Atherosclerosis, or "hardening of the arteries" is plaque build up in the wall of the artery. Atherosclerosis causes a narrowing (stenosis) in the channel blood takes through that artery, and can limit flow to organs that artery supplies. The atherosclerotic plaque can also fragment, or become unstable, showering pieces (emboli) that can block small arteries distal to it. Atherosclerosis causes most strokes, heart attacks and gangrene. Atherosclerosis is a disease of arteries; it does not effect veins.
What are the risk factors?
Plaque buildup in arteries starts in most of us around the age of 30. It advances over time. The rate of plaque buildup is dependent on several risk factors, some of which we can modify, and some we cannot.
1. Age. As we get older, the risk of atherosclerosis increases.
2. Sex. Men typically develop atherosclerosis 10 years younger than women.
3. Family history. Atherosclerosis runs in families. Those who have multiple relatives with stroke, heart attack, or peripheral arterial disease in their 50's and 60's are at higher risk of developing atherosclerosis.
4. High blood pressure. Hypertension is defined as a systolic (top number) consistently over 140 and/or a diastolic (bottom number) consistently over 80.
5. High cholesterol. If your LDL (bad cholesterol) is over 100, you may be considered for medication. People with documented atherosclerosis may be encouraged to shoot for a goal LDL of 70 or less, which has been proven to decrease risk of major cardiovascular events.
6. Diabetes. If you are a boderline diabetic, shedding those extra pounds, watching your diet and increasing your exercise can slow the development of atherosclerosis.
7. Smoking. Smoking is not only linked to progression of atherosclerotic plaque, it also causes spasm of small blood vessels and increases risk of clotting. It slows down wound healing and is associated with worse outcomes after surgery.
What diseases are associated with atherosclerosis?
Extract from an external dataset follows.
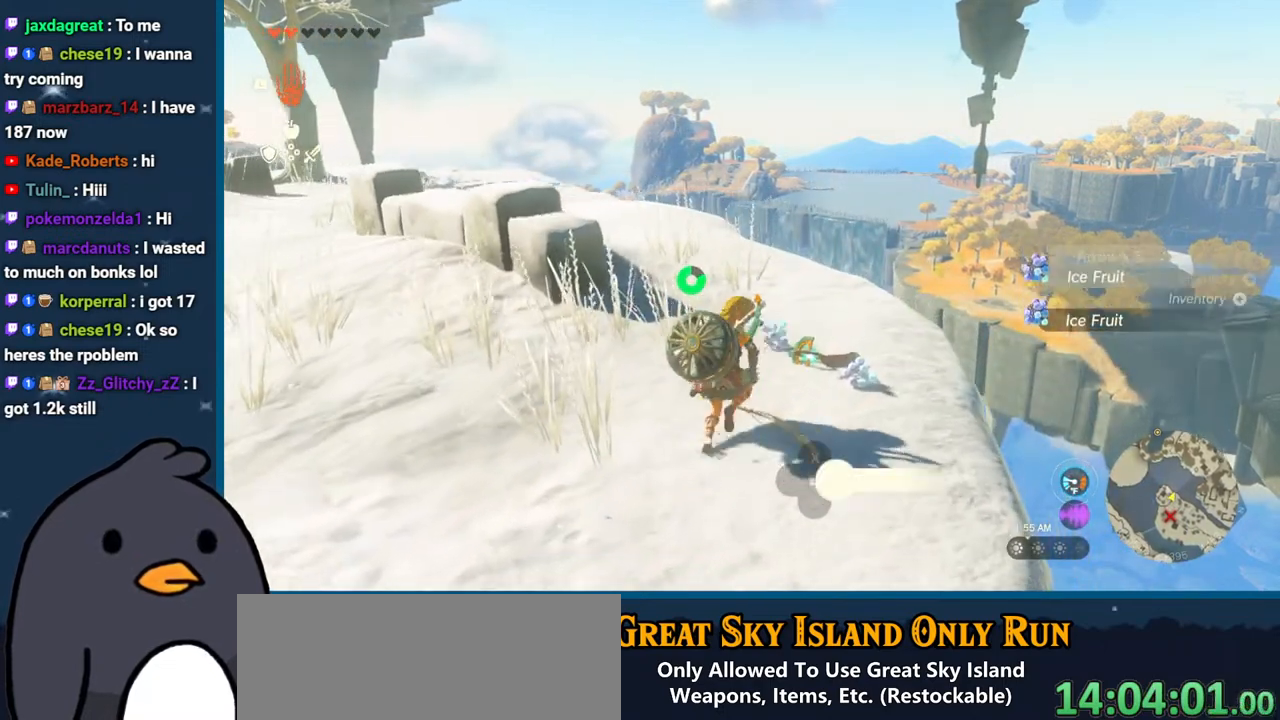
{"buttons": [], "left_stick": "down-right", "right_stick": "center", "events": [[33, "A", "down"], [100, "left_stick", "center"], [133, "A", "up"], [200, "A", "down"], [300, "A", "up"], [367, "A", "down"], [467, "A", "up"], [500, "left_stick", "down-right"]]}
3. Coronary artery disease (CAD), or atherosclerotic heart disease
4. Renal artery stenosis (RAS): narrowing in the arteries supplying the kidney
5. Mesenteric stenosis: narrowing in the arteries of the intestines
What can I do?
1. Know your numbers. What is your ideal body weight and how close are you to it? What does your blood pressure run? What is your LDL?
2. Watch your diet. Avoid excess sweets, salt and fats.
3. Work toward an ideal body weight
4. Keep your body active. For anyone, any age, it is important to keep physically active. Doing a modest amount of daily exercise is associated with better blood sugar and blood pressure control, better weight management, stress reduction and a decrease in depression, and lower risk of dementia.
5. Stop smoking
6. Talk with your doctor
7. Inform your family and friends
8. Consider screening if you have multiple risk factors.